Description of the task:
Leave the pictures out and print every record below exactly as it stands.
[Start of section]
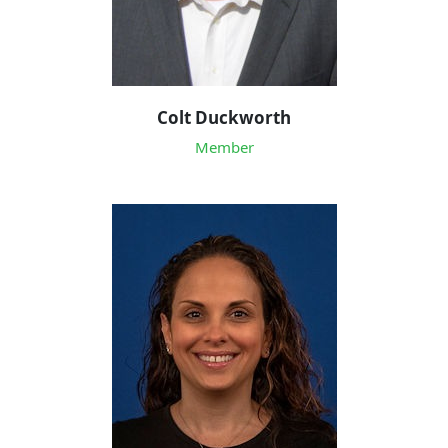
Colt Duckworth
Member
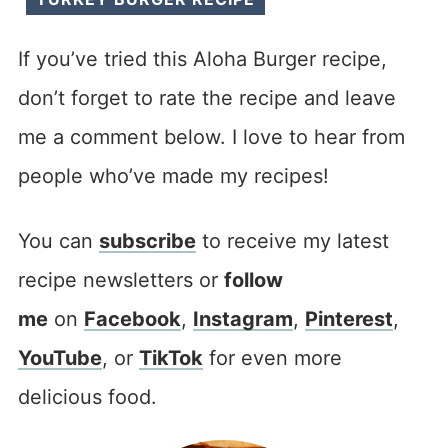
If you’ve tried this Aloha Burger recipe,
don’t forget to rate the recipe and leave
me a comment below. I love to hear from
people who’ve made my recipes!
You can
subscribe
to receive my latest
recipe newsletters or
follow
me
on
Facebook
,
Instagram
,
Pinterest
,
YouTube
, or
TikTok
for even more
delicious food.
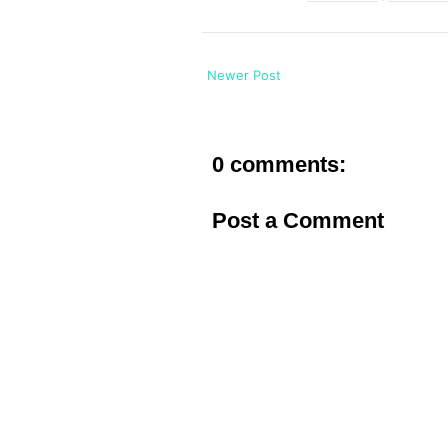
Newer Post
0 comments:
Post a Comment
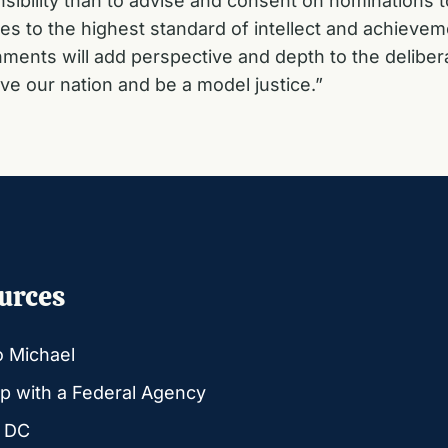
ibility than to advise and consent on nominations 
tices to the highest standard of intellect and achi
ments will add perspective and depth to the deliber
rve our nation and be a model justice.”
urces
o Michael
p with a Federal Agency
g DC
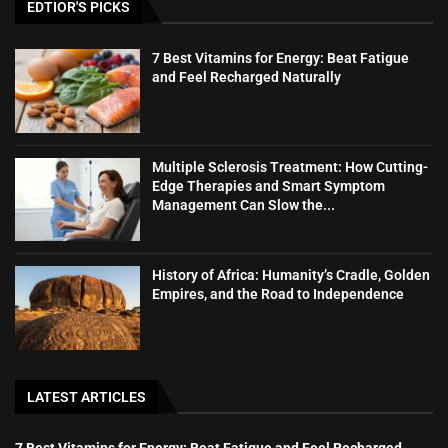
EDTIOR'S PICKS
7 Best Vitamins for Energy: Beat Fatigue
and Feel Recharged Naturally
Multiple Sclerosis Treatment: How Cutting-
Edge Therapies and Smart Symptom
Management Can Slow the...
History of Africa: Humanity’s Cradle, Golden
Empires, and the Road to Independence
LATEST ARTICLES
7 Best Vitamins for Energy: Beat Fatigue and Feel Recharged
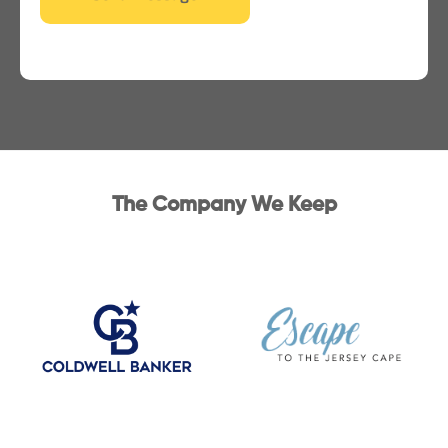
The Company We Keep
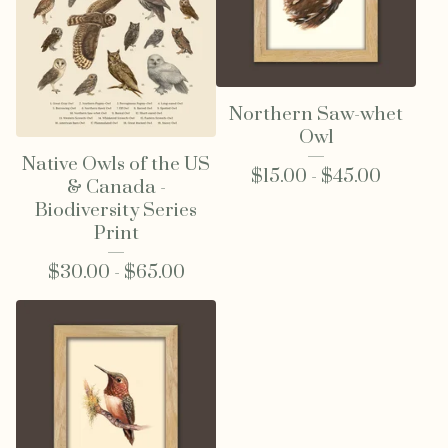
Northern Saw-whet
Owl
Native Owls of the US
$
15.00 -
$
45.00
& Canada -
Biodiversity Series
Print
$
30.00 -
$
65.00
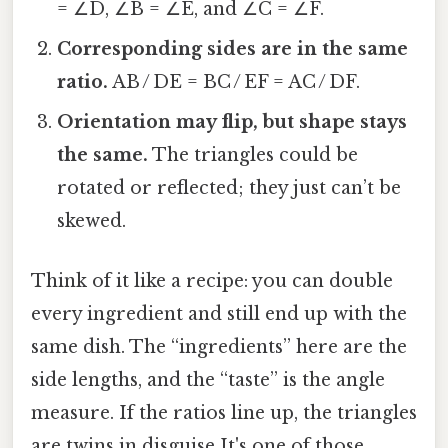
= ∠D, ∠B = ∠E, and ∠C = ∠F.
Corresponding sides are in the same
ratio.
AB / DE = BC / EF = AC / DF.
Orientation may flip, but shape stays
the same.
The triangles could be
rotated or reflected; they just can’t be
skewed.
Think of it like a recipe: you can double
every ingredient and still end up with the
same dish. The “ingredients” here are the
side lengths, and the “taste” is the angle
measure. If the ratios line up, the triangles
are twins in disguise It's one of those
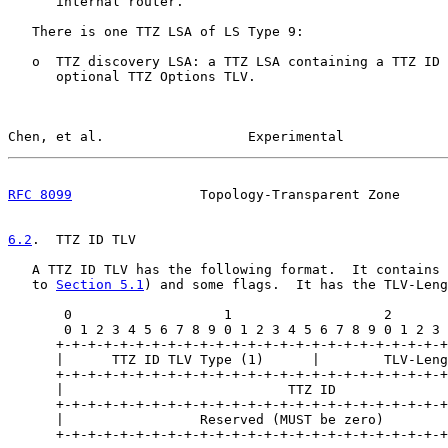
      internal router.

   There is one TTZ LSA of LS Type 9:

   o  TTZ discovery LSA: a TTZ LSA containing a TTZ ID 
      optional TTZ Options TLV.

Chen, et al.                  Experimental             
RFC 8099
                Topology-Transparent Zone      
6.2
.  TTZ ID TLV
   A TTZ ID TLV has the following format.  It contains 
   to 
Section 5.1
) and some flags.  It has the TLV-Leng
       0                   1                   2       
       0 1 2 3 4 5 6 7 8 9 0 1 2 3 4 5 6 7 8 9 0 1 2 3 
      +-+-+-+-+-+-+-+-+-+-+-+-+-+-+-+-+-+-+-+-+-+-+-+-+
      |      TTZ ID TLV Type (1)      |        TLV-Leng
      +-+-+-+-+-+-+-+-+-+-+-+-+-+-+-+-+-+-+-+-+-+-+-+-+
      |                            TTZ ID              
      +-+-+-+-+-+-+-+-+-+-+-+-+-+-+-+-+-+-+-+-+-+-+-+-+
      |                 Reserved (MUST be zero)        
      +-+-+-+-+-+-+-+-+-+-+-+-+-+-+-+-+-+-+-+-+-+-+-+-+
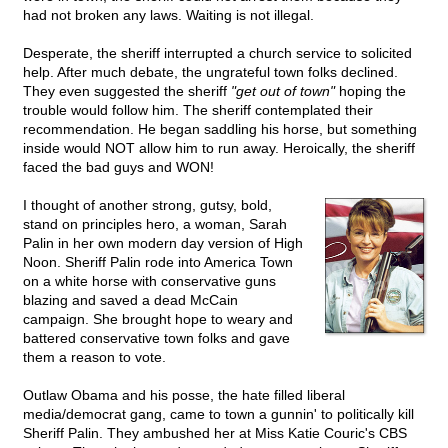
had not broken any laws. Waiting is not illegal.
Desperate, the sheriff interrupted a church service to solicited
help. After much debate, the ungrateful town folks declined.
They even suggested the sheriff
"get out of town"
hoping the
trouble would follow him. The sheriff contemplated their
recommendation. He began saddling his horse, but something
inside would NOT allow him to run away. Heroically, the sheriff
faced the bad guys and WON!
I thought of another strong, gutsy, bold,
stand on principles hero, a woman, Sarah
Palin in her own modern day version of High
Noon. Sheriff Palin rode into America Town
on a white horse with conservative guns
blazing and saved a dead McCain
campaign. She brought hope to weary and
battered conservative town folks and gave
them a reason to vote.
Outlaw Obama and his posse, the hate filled liberal
media/democrat gang, came to town a gunnin' to politically kill
Sheriff Palin. They ambushed her at Miss Katie Couric's CBS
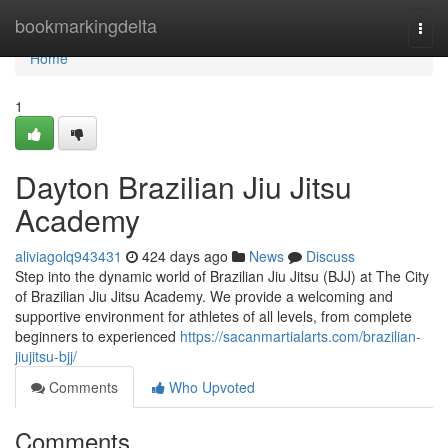
Home
bookmarkingdelta
Togg
navi
Home
1
Dayton Brazilian Jiu Jitsu
Academy
aliviagolq943431
424 days ago
News
Discuss
Step into the dynamic world of Brazilian Jiu Jitsu (BJJ) at The City
of Brazilian Jiu Jitsu Academy. We provide a welcoming and
supportive environment for athletes of all levels, from complete
beginners to experienced
https://sacanmartialarts.com/brazilian-
jiujitsu-bjj/
Comments
Who Upvoted
Comments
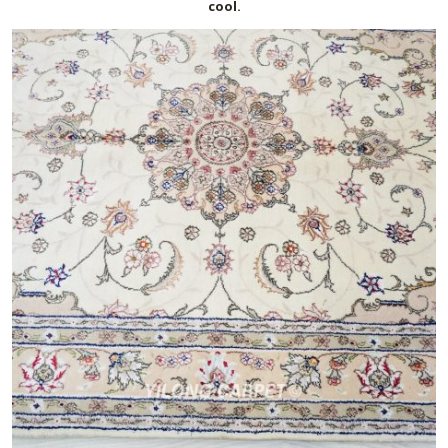
cool.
[End of section]
Solved exercise:
Colt Duckworth
Member
If you’ve tried this Aloha Burger recipe,
don’t forget to rate the recipe and leave
me a comment below. I love to hear from
people who’ve made my recipes!
You can
subscribe
to receive my latest
recipe newsletters or
follow
me
on
Facebook
,
Instagram
,
Pinterest
,
YouTube
, or
TikTok
for even more
delicious food.
Newer Post
0 comments:
Post a Comment
ibility than to advise and consent on nominations 
tices to the highest standard of intellect and achi
ments will add perspective and depth to the deliber
rve our nation and be a model justice.”
urces
o Michael
p with a Federal Agency
g DC
EDTIOR'S PICKS
7 Best Vitamins for Energy: Beat Fatigue
and Feel Recharged Naturally
Multiple Sclerosis Treatment: How Cutting-
Edge Therapies and Smart Symptom
Management Can Slow the...
History of Africa: Humanity’s Cradle, Golden
Empires, and the Road to Independence
LATEST ARTICLES
7 Best Vitamins for Energy: Beat Fatigue and Feel Recharged
The Company We Keep
Northern Saw-whet
Owl
Native Owls of the US
$
15.00 -
$
45.00
& Canada -
Biodiversity Series
Print
$
30.00 -
$
65.00
= ∠D, ∠B = ∠E, and ∠C = ∠F.
Corresponding sides are in the same
ratio.
AB / DE = BC / EF = AC / DF.
Orientation may flip, but shape stays
the same.
The triangles could be
rotated or reflected; they just can’t be
skewed.
Think of it like a recipe: you can double
every ingredient and still end up with the
same dish. The “ingredients” here are the
side lengths, and the “taste” is the angle
measure. If the ratios line up, the triangles
are twins in disguise It's one of those
      internal router.

   There is one TTZ LSA of LS Type 9:

   o  TTZ discovery LSA: a TTZ LSA containing a TTZ ID 
      optional TTZ Options TLV.

Chen, et al.                  Experimental             
RFC 8099
                Topology-Transparent Zone      
6.2
.  TTZ ID TLV
   A TTZ ID TLV has the following format.  It contains 
   to 
Section 5.1
) and some flags.  It has the TLV-Leng
       0                   1                   2       
       0 1 2 3 4 5 6 7 8 9 0 1 2 3 4 5 6 7 8 9 0 1 2 3 
      +-+-+-+-+-+-+-+-+-+-+-+-+-+-+-+-+-+-+-+-+-+-+-+-+
      |      TTZ ID TLV Type (1)      |        TLV-Leng
      +-+-+-+-+-+-+-+-+-+-+-+-+-+-+-+-+-+-+-+-+-+-+-+-+
      |                            TTZ ID              
      +-+-+-+-+-+-+-+-+-+-+-+-+-+-+-+-+-+-+-+-+-+-+-+-+
      |                 Reserved (MUST be zero)        
      +-+-+-+-+-+-+-+-+-+-+-+-+-+-+-+-+-+-+-+-+-+-+-+-+
had not broken any laws. Waiting is not illegal.
Desperate, the sheriff interrupted a church service to solicited
help. After much debate, the ungrateful town folks declined.
They even suggested the sheriff
"get out of town"
hoping the
trouble would follow him. The sheriff contemplated their
recommendation. He began saddling his horse, but something
inside would NOT allow him to run away. Heroically, the sheriff
faced the bad guys and WON!
I thought of another strong, gutsy, bold,
stand on principles hero, a woman, Sarah
Palin in her own modern day version of High
Noon. Sheriff Palin rode into America Town
on a white horse with conservative guns
blazing and saved a dead McCain
campaign. She brought hope to weary and
battered conservative town folks and gave
them a reason to vote.
Outlaw Obama and his posse, the hate filled liberal
media/democrat gang, came to town a gunnin' to politically kill
Sheriff Palin. They ambushed her at Miss Katie Couric's CBS
Home
bookmarkingdelta
Togg
navi
Home
1
Dayton Brazilian Jiu Jitsu
Academy
aliviagolq943431
424 days ago
News
Discuss
Step into the dynamic world of Brazilian Jiu Jitsu (BJJ) at The City
of Brazilian Jiu Jitsu Academy. We provide a welcoming and
supportive environment for athletes of all levels, from complete
beginners to experienced
https://sacanmartialarts.com/brazilian-
jiujitsu-bjj/
Comments
Who Upvoted
Comments
cool.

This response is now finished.